Hugan and other upperclassmen in the chat gave money-saving tips, such as buying used and even checking local dumpsters. Eventually, these hacks sparked the idea to create their own dedicated group chat: Reuse, Vandy!
“I created the chat, but I never expected it to get so big,” Hugan said. “I didn’t anticipate what my role should be and if there should be rules and other moderators.”
Reuse Vandy currently has 3,149 members. Hugan described the original rules and expectations: no joke posting and no posting an item for sale that is obviously not a real listing. In addition, no offensive language or advertising for events that do not have the purpose of buying or selling were permitted.
“In the early days, there were only 600 people,” Hugan said. “Now there are over 3,000 people and advertising can get out of hand. The chat has a specific purpose: to help people buy and sell their stuff. People will mute the chat when spam is high and that takes away from the overall goal.”
Reuse Vandy saw rapid growth that eventually slowed down during this school year. In March, Hugan changed the settings so that Reuse Vandy is now a closed group, meaning only she and the other group admin could add new people in. During the fall semester, Hugan described an instance where someone jokingly posted a listing for a half-eaten pizza, a clear violation of the rules. Other examples of rule violations include people using fake names without permission and continuing to do so even after removal from the group.
“I gave warnings and even encouraged them to join other chats to share their listings,” Hugan said. “GroupMe does not allow me to ban certain people, so I have to continue to remove people that use other peoples’ names without consent.”
Hugan is also the admin or owner of three other campus-related GroupMe chats: Reuse Vandy Wardrobe for buying and selling clothing; Lost and Found, Vandy! where students post items they are missing or have spotted around campus and Vandy Summer, which is for students looking to sublet apartments or find roommates over the summer in the Nashville area.

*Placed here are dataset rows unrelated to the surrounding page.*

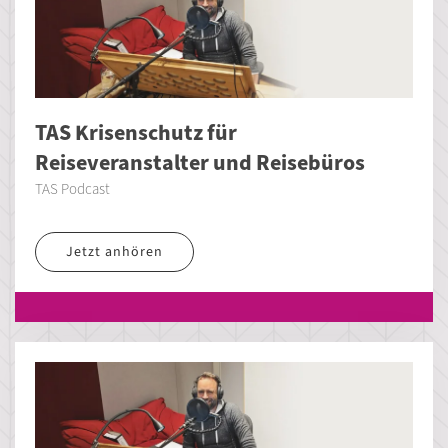
TAS Krisenschutz für
Reiseveranstalter und Reisebüros
TAS Podcast
Jetzt anhören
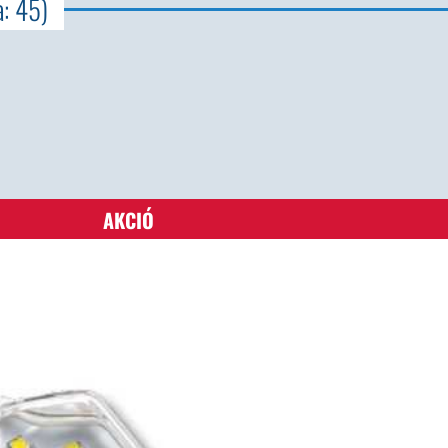
a: 45)
AKCIÓ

In order to streamline the process of buying and selling on campus—as well as to reduce carbon footprints overall by buying used—there have been proposals to create a website for Reuse Vandy. Hugan explained that GroupMe tends to be the most accessible messaging app on the market, especially for college students. However, a website may be even better; Hugan noted that GroupMe can crash often, especially with over 3,000 members in a single chat.

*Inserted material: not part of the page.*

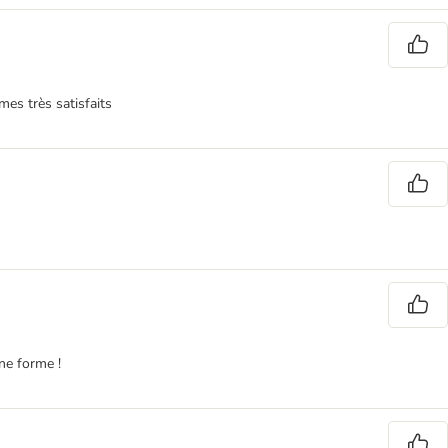
mes très satisfaits
ne forme !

“Last fall, I was approached by a software engineering class who was looking to make a website version of Reuse Vandy. I support the idea because GroupMe often glitches, and in the end, people want convenience over all,” Hugan said. “The status of that website is unclear because the class ended in December.”
After her graduation this spring, Hugan plans to pass ownership of all four chats to current admin Adir Grant to keep the resale magic alive. Whether in the form of a new website or the current GroupMe platform, the future of buying and selling is bright because of Reuse Vandy.